Filtering exercise (ex-5-29): answers!

  • Find this on your computer (no need to clone it again)

Stringing commands together with pipes (|>)

  • Often we need to change data frames in more than one way
  • Example from last week: How does employment status vary by age category?
  • We need to create an age category variable (as we talked about Thursday)
  • But we probably want to filter too–why analyze kids?

Stringing commands together: approach 1

We can do this with the tools we have.

# first we make the new variable
acs12_newagevar <- mutate(acs12, agecat = case_when(age < 14 ~ "child",
                                                    age < 18 ~ "teen",
                                                    age < 67 ~ "adult",
                                                    TRUE ~ "retired"))

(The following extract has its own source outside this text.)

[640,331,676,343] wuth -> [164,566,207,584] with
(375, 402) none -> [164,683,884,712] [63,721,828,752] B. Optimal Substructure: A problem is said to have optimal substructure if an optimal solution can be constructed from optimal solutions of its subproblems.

# then we filter to remove children
acs12_nokids <- filter(acs12_newagevar, agecat != "child")

# did it work?
table(acs12_nokids$agecat, useNA = "always")

  adult retired    teen    <NA> 
   1264     297      89       0 
  • But it’s kind of ugly… we don’t need to save that middle step

Stringing commands together: approach 2, with |>

  • The pipe operator, |>, lets us pass the result of one function directly into another one
  • The | symbol is the key below “delete” on your keyboard (not I, not l, not 1)
  • It replaces the first mutate/filter argument (the dataset)
  • “Take the thing that came before this and give it to the function that comes after this”
acs12_nokids <- acs12 |> # start with acs12
  mutate(agecat = case_when(age < 14 ~ "child", #then add a new variable to it
                            age < 18 ~ "teen",
                            age < 67 ~ "adult",
                            TRUE ~ "retired")) |> 
  filter(agecat != "child") # then filter out the kids

table(acs12_nokids$agecat, useNA = "always")

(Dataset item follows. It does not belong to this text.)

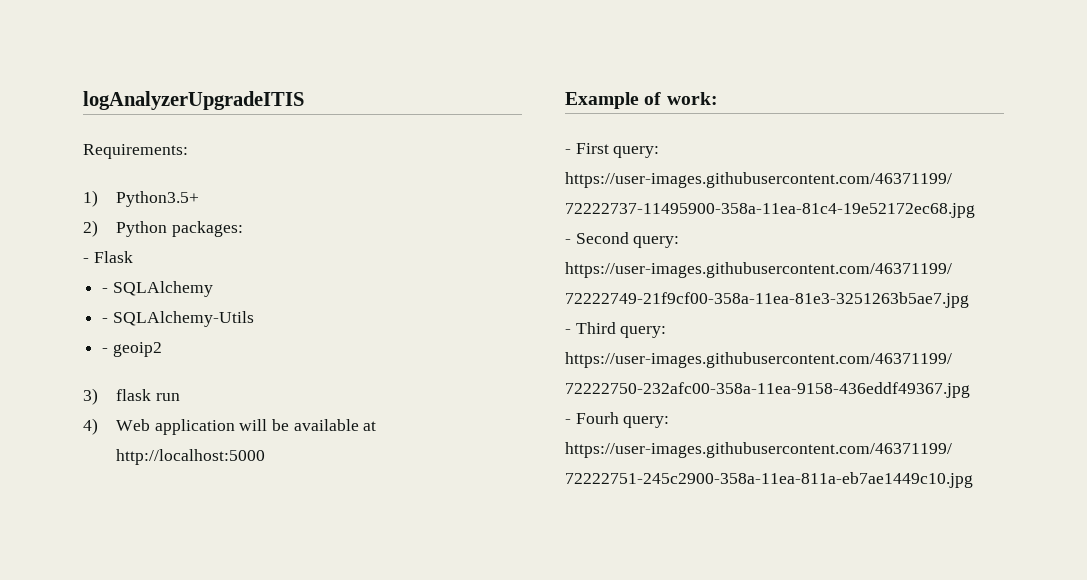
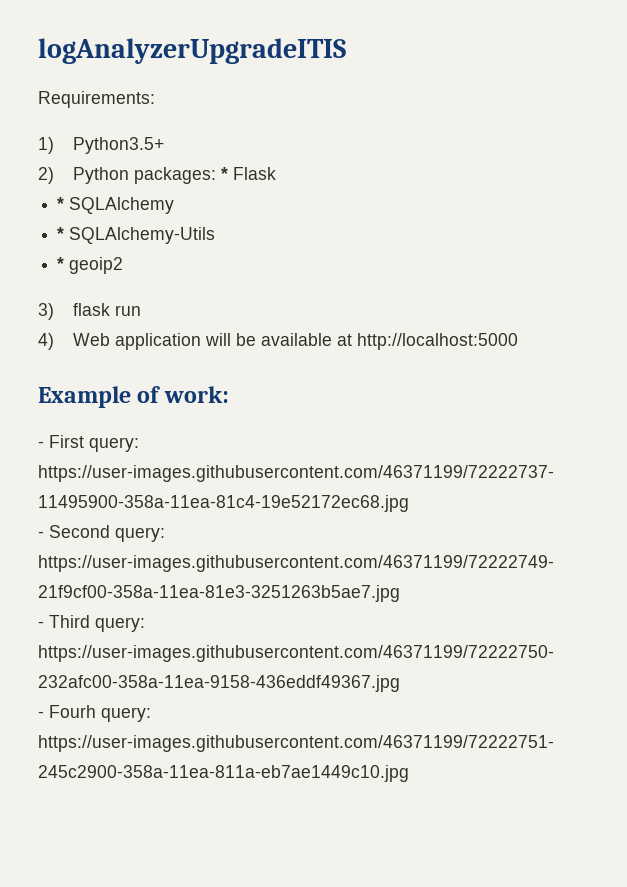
[83,258,89,263] // - -> [220,167,228,180] *
[102,288,109,293] - -> [57,197,65,210] *
[102,318,109,323] - -> [57,227,65,240] *
[102,348,109,353] - -> [57,257,65,270] *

  adult retired    teen    <NA> 
   1264     297      89       0 

Another |> example

  • This:
mutate(acs12, agecat = case_when(age < 14 ~ "child",
                                 age < 18 ~ "teen",
                                 age < 67 ~ "adult",
                                 TRUE ~ "retired"))
  • Is the same as this:
acs12 |> 
  mutate(agecat = case_when(age < 14 ~ "child",
                            age < 18 ~ "teen",
                            age < 67 ~ "adult",
                            TRUE ~ "retired"))

More on |>

  • We’re just scratching the surface in this class

  • When you need to clean your data or when your analyses are more complex, |> makes your life a lot easier!

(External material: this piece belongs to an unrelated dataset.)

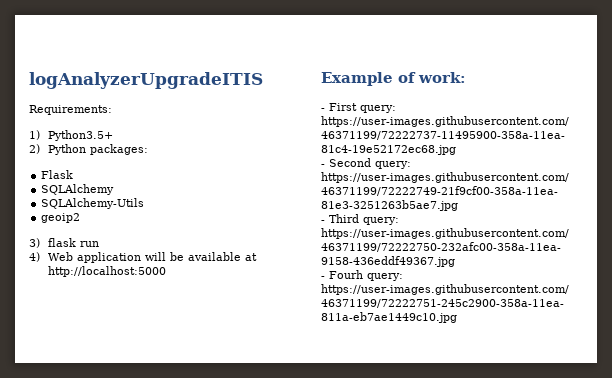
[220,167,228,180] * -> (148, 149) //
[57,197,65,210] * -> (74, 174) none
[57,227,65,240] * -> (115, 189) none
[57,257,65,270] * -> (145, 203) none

  • Sometimes in internet resources more than ~2 years old, you’ll see %>% instead–this older version does exactly the same thing

  • Annoying to type out? There’s a keyboard shortcut

    • on mac, command-shift-M
    • on pc, ctrl-shift-M

Continuing on creating new variables

  • Find your exercise from last Thursday (ex-5-30)

    • No need to clone it again; find where it’s saved on your computer
  • 10-15 minutes to work